A propósito deste projeto, Raul Lino escreve35:

[...] Como digo sempre, as obras de arquitectura são o produto de um consórcio entre o arquitecto e a entidade que as encomenda. Se se entendem bem, a criação sai escorreita; quando não há entendimento, o resultado é defeituoso se não mesmo aleijado.

[...] o que me surpreendeu foi o Conde Armand dizer-me que não desejava que eu fizesse um só traço do projecto sem ter primeiro gozado uma noite de luar no sítio onde tencionava fazer a sua casa.

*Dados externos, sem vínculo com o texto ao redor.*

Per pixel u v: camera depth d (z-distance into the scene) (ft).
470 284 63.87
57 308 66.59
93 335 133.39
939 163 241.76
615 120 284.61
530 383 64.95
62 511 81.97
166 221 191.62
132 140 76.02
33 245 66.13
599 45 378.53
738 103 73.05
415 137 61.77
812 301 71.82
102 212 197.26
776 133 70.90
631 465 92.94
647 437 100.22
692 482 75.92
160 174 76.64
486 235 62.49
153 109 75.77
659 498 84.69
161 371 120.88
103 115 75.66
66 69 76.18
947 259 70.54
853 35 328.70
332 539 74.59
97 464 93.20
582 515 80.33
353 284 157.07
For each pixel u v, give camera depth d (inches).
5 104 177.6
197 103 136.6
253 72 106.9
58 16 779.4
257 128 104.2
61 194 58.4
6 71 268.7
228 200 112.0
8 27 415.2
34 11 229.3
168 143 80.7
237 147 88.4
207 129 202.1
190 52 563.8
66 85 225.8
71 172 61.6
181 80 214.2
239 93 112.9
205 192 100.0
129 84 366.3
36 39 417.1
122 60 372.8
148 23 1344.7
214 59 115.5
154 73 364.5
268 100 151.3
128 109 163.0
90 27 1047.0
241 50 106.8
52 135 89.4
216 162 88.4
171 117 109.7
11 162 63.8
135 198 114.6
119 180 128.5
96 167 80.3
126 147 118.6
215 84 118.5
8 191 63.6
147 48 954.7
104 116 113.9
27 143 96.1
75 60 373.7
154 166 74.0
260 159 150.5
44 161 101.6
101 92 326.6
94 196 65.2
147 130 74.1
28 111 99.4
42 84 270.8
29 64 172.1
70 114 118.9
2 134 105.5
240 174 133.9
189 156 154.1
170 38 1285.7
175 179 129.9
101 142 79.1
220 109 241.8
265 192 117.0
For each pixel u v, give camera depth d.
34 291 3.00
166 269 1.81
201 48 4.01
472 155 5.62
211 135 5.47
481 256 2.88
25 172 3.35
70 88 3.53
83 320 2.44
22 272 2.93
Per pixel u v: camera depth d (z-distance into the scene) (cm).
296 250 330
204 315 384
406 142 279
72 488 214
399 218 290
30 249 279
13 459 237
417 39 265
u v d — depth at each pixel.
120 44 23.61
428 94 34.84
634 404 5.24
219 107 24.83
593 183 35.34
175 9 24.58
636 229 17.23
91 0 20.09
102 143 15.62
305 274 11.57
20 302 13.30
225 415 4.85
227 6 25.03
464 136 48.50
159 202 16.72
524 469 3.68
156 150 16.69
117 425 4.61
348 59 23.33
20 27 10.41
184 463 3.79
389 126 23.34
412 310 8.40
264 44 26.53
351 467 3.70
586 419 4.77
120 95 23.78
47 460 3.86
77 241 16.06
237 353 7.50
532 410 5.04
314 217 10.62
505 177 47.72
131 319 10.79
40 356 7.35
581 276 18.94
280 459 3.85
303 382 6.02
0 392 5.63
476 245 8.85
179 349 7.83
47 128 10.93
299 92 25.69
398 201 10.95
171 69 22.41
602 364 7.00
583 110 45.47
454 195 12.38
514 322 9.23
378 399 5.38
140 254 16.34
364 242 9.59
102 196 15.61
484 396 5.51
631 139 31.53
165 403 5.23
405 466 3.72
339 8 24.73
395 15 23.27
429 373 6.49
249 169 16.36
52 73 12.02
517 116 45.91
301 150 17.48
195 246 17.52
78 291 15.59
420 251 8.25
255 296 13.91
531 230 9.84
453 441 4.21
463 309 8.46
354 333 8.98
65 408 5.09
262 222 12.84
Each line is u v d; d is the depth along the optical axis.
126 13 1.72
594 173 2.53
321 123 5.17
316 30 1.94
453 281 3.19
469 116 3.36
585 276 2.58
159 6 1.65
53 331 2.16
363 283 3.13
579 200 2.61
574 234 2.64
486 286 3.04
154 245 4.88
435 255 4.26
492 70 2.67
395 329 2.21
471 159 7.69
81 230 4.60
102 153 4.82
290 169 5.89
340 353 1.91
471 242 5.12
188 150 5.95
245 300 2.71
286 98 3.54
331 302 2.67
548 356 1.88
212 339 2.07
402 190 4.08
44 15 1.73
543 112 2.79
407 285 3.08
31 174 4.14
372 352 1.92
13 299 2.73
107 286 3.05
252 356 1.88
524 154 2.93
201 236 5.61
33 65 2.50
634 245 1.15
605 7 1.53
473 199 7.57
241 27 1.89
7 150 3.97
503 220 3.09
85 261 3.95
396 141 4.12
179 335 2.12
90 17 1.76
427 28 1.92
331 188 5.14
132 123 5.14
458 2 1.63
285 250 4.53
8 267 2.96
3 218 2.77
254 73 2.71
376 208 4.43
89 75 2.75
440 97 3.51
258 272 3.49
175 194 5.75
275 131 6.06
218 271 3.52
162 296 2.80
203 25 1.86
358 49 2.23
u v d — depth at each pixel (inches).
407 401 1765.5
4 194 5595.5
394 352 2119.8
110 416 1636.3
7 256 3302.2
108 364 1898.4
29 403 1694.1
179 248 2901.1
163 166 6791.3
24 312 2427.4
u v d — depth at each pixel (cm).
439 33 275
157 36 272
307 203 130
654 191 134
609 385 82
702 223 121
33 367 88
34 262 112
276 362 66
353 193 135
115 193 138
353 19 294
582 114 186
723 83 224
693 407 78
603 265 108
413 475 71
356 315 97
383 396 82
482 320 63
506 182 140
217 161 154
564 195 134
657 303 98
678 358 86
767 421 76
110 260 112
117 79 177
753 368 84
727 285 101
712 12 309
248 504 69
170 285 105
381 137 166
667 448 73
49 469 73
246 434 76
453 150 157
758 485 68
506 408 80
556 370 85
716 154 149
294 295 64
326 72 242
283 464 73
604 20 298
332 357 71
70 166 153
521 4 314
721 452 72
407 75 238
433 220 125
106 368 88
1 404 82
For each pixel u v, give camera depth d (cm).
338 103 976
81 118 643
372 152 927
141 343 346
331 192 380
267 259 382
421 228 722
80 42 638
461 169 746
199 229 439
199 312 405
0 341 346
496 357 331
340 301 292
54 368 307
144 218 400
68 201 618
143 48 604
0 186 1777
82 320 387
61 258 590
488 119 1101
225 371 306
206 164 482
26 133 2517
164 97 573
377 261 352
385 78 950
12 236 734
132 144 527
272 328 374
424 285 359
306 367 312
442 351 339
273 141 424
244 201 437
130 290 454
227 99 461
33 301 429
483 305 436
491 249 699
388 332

[...] o resultado lá está; e percebe-se no todo o gosto académico e meridional que agradava àquele francês civilizado.

O início do século XX constituiu-se como um período particularmente fértil no que respeita à discussão sobre os valores da arte e da arquitetura em Portugal. Numa busca ansiosa pela “modernidade”, encabeçada por uma burguesia sedenta de afirmação social, tomam fôlego as modas ditadas por Paris e, em consequência, todo um formulário afrancesado impregna a encomenda arquitetónica. As propostas de Ventura Terra, formado na École Nationale et Spéciale des Beaux-Arts, em Paris, representam bem as tendências que ganhavam espaço numa Lisboa muito permeável às novas correntes.

 

Figura 10

 

À primeira vista, seria de esperar que o conde de Armand, ele mesmo francês, tivesse uma maior familiaridade com uma arquitetura mais “beauxartiana”, ou mesmo que procurasse qualquer uma das reproduções da arquitetura de veraneio que se diversificava já nesta altura em Cascais. Mas Raul Lino, como bem refere Rui Garcia Ramos, “projectou a Casa da Quinta da Comenda, sem preconceitos formais ou estilísticos, numa arquitectura balnear de influência clássica, com um misto de sabedoria e refinamento, perfeita na localização sobre a baía de Setúbal e na adaptação da organização interna ao programa moderno”36. Rui Ramos, eventualmente na procura de uma arquitetura balnear com invariantes formais em locais e países diversos, encontra na Villa Kérylos (1902-1908), projetada por Emmanuel Pontrémoli para um promontório semelhante na Riviera Francesa, características muito semelhantes às da casa da Comenda, ainda que esta última, em nosso entender, expresse, sobretudo na estrutura porticada da sua loggia, um gosto mais italianizante.

 

Figura 11

 

No entanto, a atitude de Raul Lino neste projeto rejeita claramente o imobilismo da ideia do estilo único, bem como qualquer tipo de revivalismo, procurando, sim, a relação orgânica entre a construção e a vida, adequando o espaço projetado ao lugar e aos seus habitantes.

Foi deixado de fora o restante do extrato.